Government affairs

Legislative Updates

House approves FY20 FSGG appropriations bill

The House of Representatives approved the $24.6 billion fiscal year (FY) 2020 Financial Services and General Government (FSGG) appropriations bill today. The FY20 FSGG legislation has broad jurisdiction over agencies including the Internal Revenue Service, the Treasury Department, the Office of Management and Budget, the General Services Administration, the Judiciary, the Small Businesses Administration, the Securities and Exchange Commission, the District of Columbia, and the U.S. Postal Service. The bill passed in a 224-196 vote.

Of primary importance, NALC’s long-standing language was preserved in the bill as “6-day delivery shall continue at not less than the 1983 level.” The continued inclusion of this language in appropriations bills speaks to the good work done by letter carriers these past few years in engaging legislators on both sides of the aisle to reject service and delivery cuts.

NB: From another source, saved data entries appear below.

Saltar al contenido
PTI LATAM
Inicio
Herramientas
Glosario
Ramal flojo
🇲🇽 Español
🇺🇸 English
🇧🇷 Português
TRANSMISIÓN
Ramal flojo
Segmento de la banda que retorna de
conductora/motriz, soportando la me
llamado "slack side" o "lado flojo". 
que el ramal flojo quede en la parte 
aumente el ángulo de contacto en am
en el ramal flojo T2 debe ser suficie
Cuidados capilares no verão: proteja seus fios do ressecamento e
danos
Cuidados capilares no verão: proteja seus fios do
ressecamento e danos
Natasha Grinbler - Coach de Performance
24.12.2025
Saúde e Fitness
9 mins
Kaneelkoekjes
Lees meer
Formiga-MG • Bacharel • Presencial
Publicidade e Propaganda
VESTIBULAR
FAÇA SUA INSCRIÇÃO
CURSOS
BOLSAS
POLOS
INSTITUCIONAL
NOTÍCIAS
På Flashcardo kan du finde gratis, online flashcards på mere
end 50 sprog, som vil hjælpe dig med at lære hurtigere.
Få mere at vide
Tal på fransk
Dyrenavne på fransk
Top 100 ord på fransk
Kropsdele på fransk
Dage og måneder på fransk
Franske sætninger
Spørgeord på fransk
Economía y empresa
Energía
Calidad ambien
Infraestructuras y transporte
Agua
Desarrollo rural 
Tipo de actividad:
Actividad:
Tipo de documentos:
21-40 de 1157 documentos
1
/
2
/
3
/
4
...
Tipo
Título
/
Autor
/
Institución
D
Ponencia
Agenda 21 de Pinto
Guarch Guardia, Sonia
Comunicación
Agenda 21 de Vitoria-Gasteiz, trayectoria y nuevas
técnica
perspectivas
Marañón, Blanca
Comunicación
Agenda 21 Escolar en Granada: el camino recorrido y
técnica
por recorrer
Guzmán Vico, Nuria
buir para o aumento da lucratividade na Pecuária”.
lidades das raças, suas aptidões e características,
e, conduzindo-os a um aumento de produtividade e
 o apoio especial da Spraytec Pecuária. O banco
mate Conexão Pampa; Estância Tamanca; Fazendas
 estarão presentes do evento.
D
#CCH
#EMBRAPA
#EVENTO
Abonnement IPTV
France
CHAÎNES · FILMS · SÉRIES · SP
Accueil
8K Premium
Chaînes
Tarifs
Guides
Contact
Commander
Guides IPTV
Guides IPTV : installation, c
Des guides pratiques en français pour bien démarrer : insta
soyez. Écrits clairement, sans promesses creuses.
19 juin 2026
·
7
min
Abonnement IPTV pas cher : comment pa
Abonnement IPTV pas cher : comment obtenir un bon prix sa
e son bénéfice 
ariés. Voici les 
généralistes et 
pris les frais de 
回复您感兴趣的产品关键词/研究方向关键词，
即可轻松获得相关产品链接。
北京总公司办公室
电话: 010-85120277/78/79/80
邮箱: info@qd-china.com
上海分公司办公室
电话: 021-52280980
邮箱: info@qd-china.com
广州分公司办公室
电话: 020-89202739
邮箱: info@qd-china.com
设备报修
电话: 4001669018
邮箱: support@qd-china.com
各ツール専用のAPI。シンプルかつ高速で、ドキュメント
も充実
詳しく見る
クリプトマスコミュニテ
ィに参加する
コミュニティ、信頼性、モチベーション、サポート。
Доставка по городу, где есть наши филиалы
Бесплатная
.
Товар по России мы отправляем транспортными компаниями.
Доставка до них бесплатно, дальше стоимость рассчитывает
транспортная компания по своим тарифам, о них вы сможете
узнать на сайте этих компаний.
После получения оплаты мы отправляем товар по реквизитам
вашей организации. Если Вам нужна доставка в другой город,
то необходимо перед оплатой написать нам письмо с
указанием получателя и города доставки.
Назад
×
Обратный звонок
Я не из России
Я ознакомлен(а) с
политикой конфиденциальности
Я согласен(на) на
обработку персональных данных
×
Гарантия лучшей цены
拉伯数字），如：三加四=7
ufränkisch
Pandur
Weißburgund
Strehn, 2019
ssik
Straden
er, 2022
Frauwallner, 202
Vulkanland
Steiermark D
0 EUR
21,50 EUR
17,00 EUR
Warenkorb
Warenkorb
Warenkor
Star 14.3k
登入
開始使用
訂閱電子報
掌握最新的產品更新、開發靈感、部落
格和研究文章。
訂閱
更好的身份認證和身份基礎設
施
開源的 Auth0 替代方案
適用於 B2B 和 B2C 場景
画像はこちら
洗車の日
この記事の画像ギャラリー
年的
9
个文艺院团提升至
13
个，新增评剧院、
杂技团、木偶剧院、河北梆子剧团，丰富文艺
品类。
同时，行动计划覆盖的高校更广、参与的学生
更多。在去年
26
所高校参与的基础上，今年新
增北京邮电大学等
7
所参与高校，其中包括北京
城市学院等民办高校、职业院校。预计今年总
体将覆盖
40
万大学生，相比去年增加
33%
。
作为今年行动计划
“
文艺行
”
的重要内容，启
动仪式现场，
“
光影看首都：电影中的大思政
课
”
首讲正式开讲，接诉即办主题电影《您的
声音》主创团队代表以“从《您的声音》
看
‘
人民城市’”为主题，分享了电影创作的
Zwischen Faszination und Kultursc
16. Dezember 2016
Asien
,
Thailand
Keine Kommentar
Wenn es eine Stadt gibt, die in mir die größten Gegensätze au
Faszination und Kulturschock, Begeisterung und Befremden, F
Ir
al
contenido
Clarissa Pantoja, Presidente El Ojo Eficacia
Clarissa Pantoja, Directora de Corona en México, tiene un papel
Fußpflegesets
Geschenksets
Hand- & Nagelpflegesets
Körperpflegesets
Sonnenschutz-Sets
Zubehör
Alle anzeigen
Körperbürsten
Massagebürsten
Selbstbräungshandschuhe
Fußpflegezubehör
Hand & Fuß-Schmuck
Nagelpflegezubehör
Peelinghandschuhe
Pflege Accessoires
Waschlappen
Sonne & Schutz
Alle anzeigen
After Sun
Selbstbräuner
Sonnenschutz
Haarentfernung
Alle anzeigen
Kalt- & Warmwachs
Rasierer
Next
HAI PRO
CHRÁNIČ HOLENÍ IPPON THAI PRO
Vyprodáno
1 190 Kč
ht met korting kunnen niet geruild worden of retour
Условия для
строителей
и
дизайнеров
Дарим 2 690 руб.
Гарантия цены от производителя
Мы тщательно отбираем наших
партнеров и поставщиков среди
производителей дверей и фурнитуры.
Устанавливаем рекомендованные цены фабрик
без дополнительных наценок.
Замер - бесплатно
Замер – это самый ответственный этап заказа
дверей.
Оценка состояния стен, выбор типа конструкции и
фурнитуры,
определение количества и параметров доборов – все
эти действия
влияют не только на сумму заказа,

Two postal-related amendments to expand financial services and to improve post office wait times were offered and agreed to. 

In response to threats last week from Acting OPM Director Margaret Weichert to furlough 150 Office of Personnel Management (OPM) employees if the proposed merger of OPM with the General Services Administration was not agreed to by Congress by the end of June, an amendment was offered by Rep. Gerry Connolly (D-VA) and adopted by voice vote preventing OPM from carrying out furloughs or reductions-in-force (RIFs).

Additionally, the bill prohibits funding to “reorganize or transfer any function of authority of the Office of Personnel Management to the General Services Administration or the Office of Management and Budget.” As any such proposal would require legislative support, it was already unlikely to advance and with such prohibitive language approved by the House, the merger is likely dead for the foreseeable future.

Of relevance to the federal community, House appropriators broke from positions held by the President and his administration by advancing language that would provide a 2.6 percent across-the-board pay raise with an additional 0.5 percent adjustment in locality pay, bringing an average 3.1 percent federal pay raise for civilian employees in 2020. Letter carriers and other postal employees would not be impacted by this raise as we bargain collectively over our pay, but this is significant as it would mark the highest increase in pay for federal employees in a decade.

A series of other postal-related provisions made it into the bill’s accompanying report including language recommending USPS to take certain steps and language directing USPS to do certain actions. Recommendations from the report included: that no funds be used to consolidate or close small rural and other small post offices; to continue replacing aging cluster box units with new units and to enhance security of delivery sites; to take all reasonable steps to ensure the postal fleet is equipped with climate control units; to find additional sources of revenue through non-postal products (including surcharge-free automated teller machines [ATMs] in post offices); and to combat the influx of heroin and opioids by increasing the percentage of packages inspected by the Postal Service in coordination with Customs and Border Protection (CBP); among others.

Explicit directions from the report included: requiring the Postal Service to submit a notification to Members of Congress on any postal activities that would impact their constituents including the closing or consolidation of a post office; requiring a report to Congress within 180 days on the adequacy of current personnel levels as it relates to concerns over irregular delivery; requiring USPS to develop and implement a plan to reduce levels of mail theft regionally and locally and to submit a report to Congress every six months on its plan and actions; to examine all alternatives to the current, expiring postal fleet and to submit a report to Congress on its findings; to set up a working group with the Department of Housing and Urban Development to improve collection and categorization of data as it relates to postal customers; and to provide Congress with a report on the benefits and feasibility of additional sources of revenue; among others.

The Senate has yet to introduce its version of the bill, though the six-day language is likely to be included as it has been in recent years.

NALC will continue to monitor the progression of FY20 appropriations to keep letter carriers up to date.